We think of them in a strangely glorified light. In the competitive, individualistic society we live in today, it’s become all too natural to have idealized visions of such things, and the place they will take in our lives – unfortunately, we’re sometimes disappointed by them when they become actualized. We often spend so much time and effort holding them to these arbitrary standards we set in our minds, and often it turns out, what we want in life is not always what we need.
At the end of it all, we’re left asking questions of ourselves: “Was it worth it?” “Was it supposed to be like this?” “Did I do something wrong?” “Am I enough?” And the truth is, yes. It’s all worth it in the end, and no matter what route we take to get there, we’re better for it. It’s normal for our priorities and our opinions to shift as we go through life.
I’m not saying that we should start setting ourselves up for disappointment, but life is – at its essence – unpredictable and sometimes even cruel. It’s easy to get caught up in the fantasies, false realities, and notions. It’s easy to consume ourselves with the idea of things working out exactly the way we want them to turn out. But it’s far more rewarding in the end to be brutally honest with yourself from the start.
I’ve been trying to view life (and its inherent struggles) through easier analogies. Let’s be cliche for a moment – life is like a puzzle – one of those puzzles where nearly all of the pieces look identical, and right now, all you have are the borders of the puzzle. It’s a blank slate, a foundation for what we build the rest of our lives on.
At the same time – I’m guilty of this too – sometimes I wish that all the pieces of my life would fall into place right now, at this very moment, just the way I want it to. To be honest, I’m impatient. But most things in life don’t come without a fight. The harsh reality is, those promising-looking pieces, no matter how hard you try and try to wedge them in, just aren’t meant to be there. Those promising-looking pieces represent our struggles – all the lost friends, broken relationships, missed opportunities, failed jobs, countless letdowns, and the times we hurt ourselves and hurt others. Choose to forgive in those times.
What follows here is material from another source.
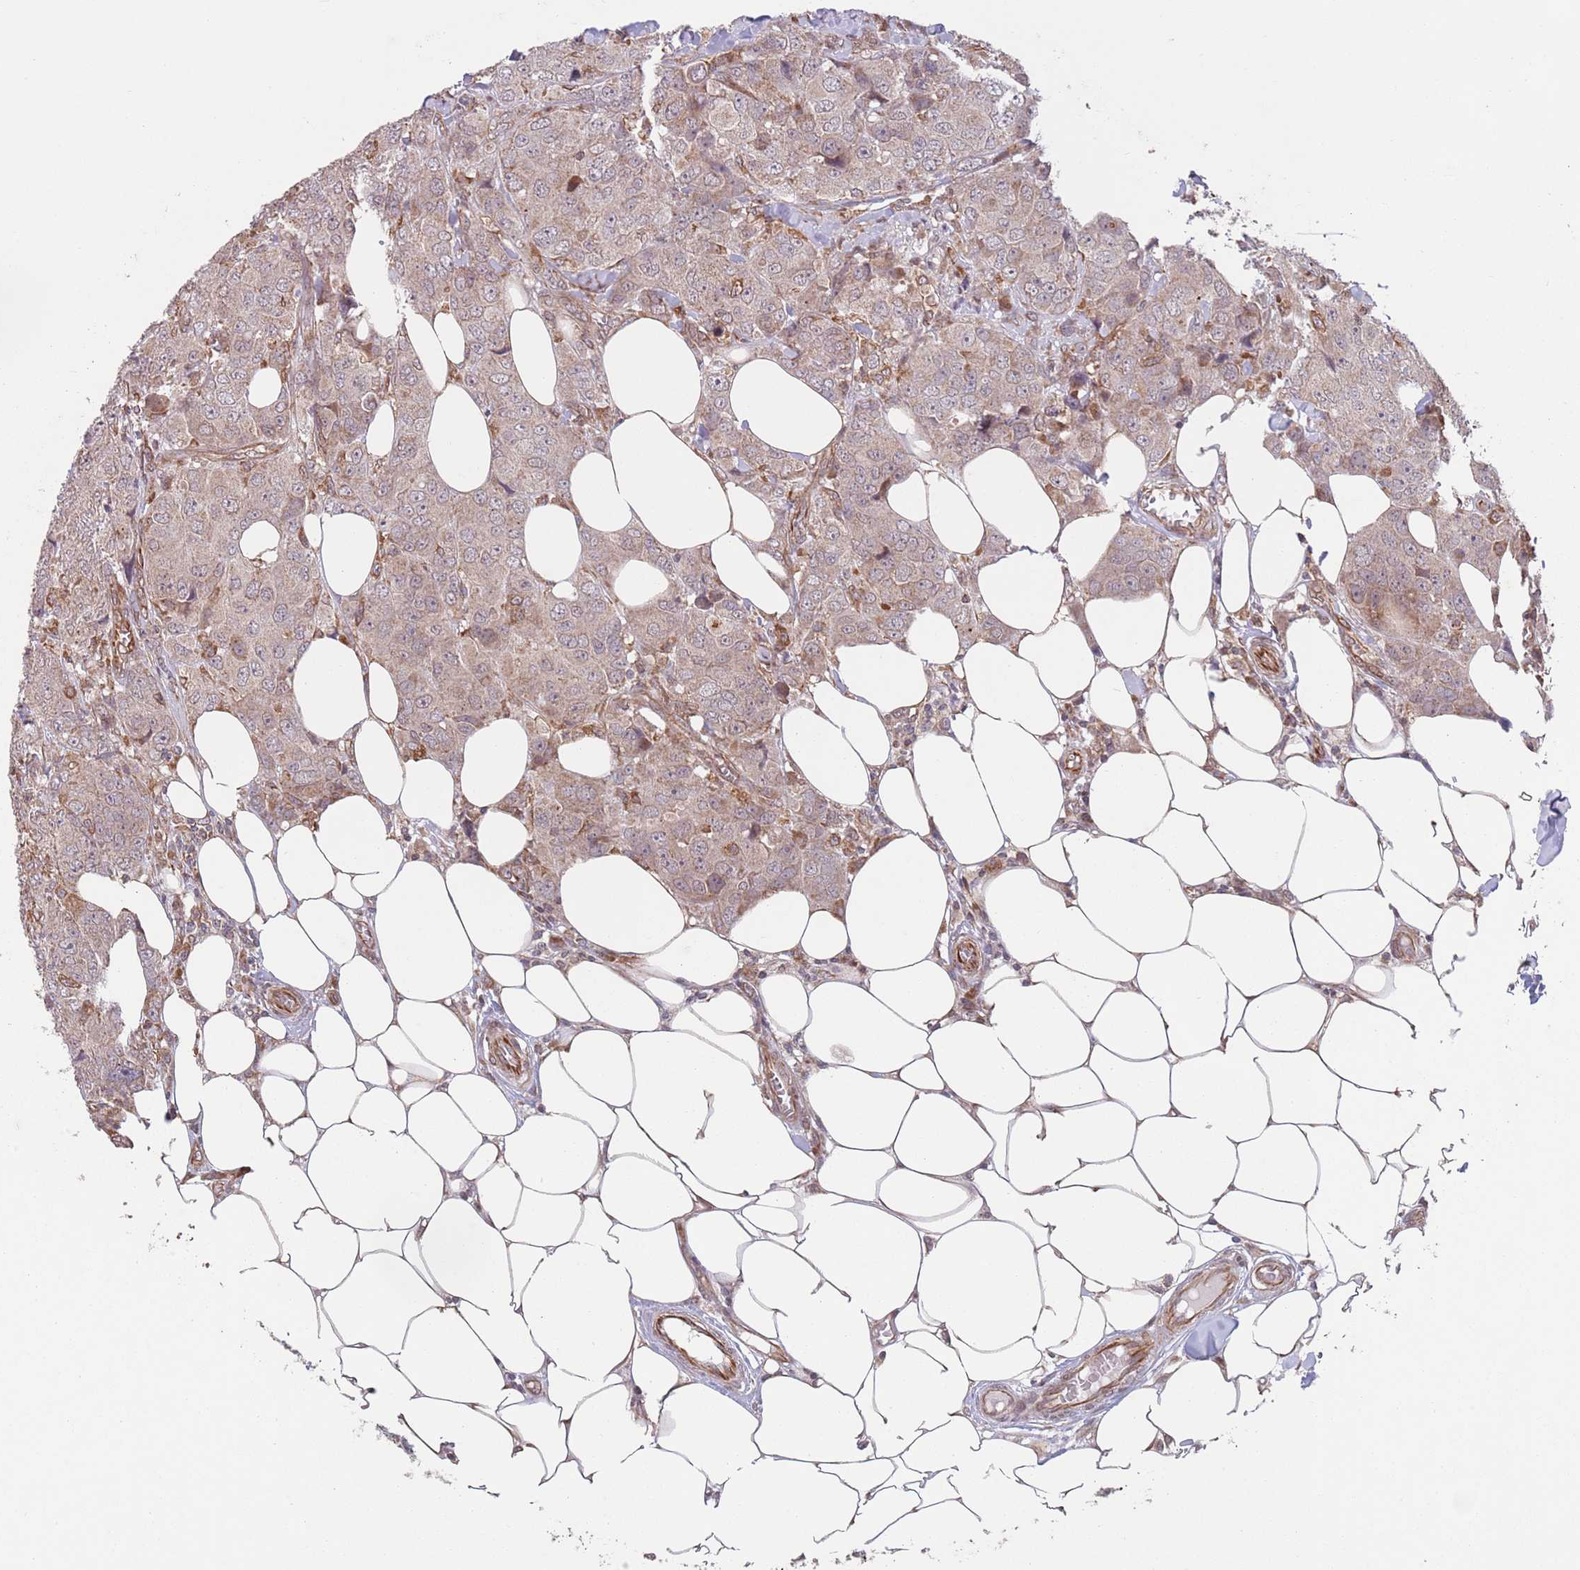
{"staining": {"intensity": "weak", "quantity": ">75%", "location": "cytoplasmic/membranous,nuclear"}, "tissue": "breast cancer", "cell_type": "Tumor cells", "image_type": "cancer", "snomed": [{"axis": "morphology", "description": "Duct carcinoma"}, {"axis": "topography", "description": "Breast"}], "caption": "The immunohistochemical stain labels weak cytoplasmic/membranous and nuclear staining in tumor cells of invasive ductal carcinoma (breast) tissue. The staining was performed using DAB (3,3'-diaminobenzidine) to visualize the protein expression in brown, while the nuclei were stained in blue with hematoxylin (Magnification: 20x).", "gene": "CHD9", "patient": {"sex": "female", "age": 43}}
Life is a never-ending game of trying over and over to fit the pieces of the puzzle, testing the waters as we go, and actually succeeding at placing some pieces where they belong. Some are more obvious, some will inevitably take effort and time. Sometimes we become increasingly frustrated when the seemingly perfect pieces don’t fit in the area of our lives that we’re currently working on. Part of our journey is accepting that’s okay.
Maybe those pieces don’t belong just quite yet. But as we grow in our confidence and through our experiences, those pieces we thought would be lost forever do come back to us later on in a whole new way. Maybe it wasn’t how we initially intended it to be, and that’s fine. But ultimately – just when we least expect it to – those pieces end up completing us.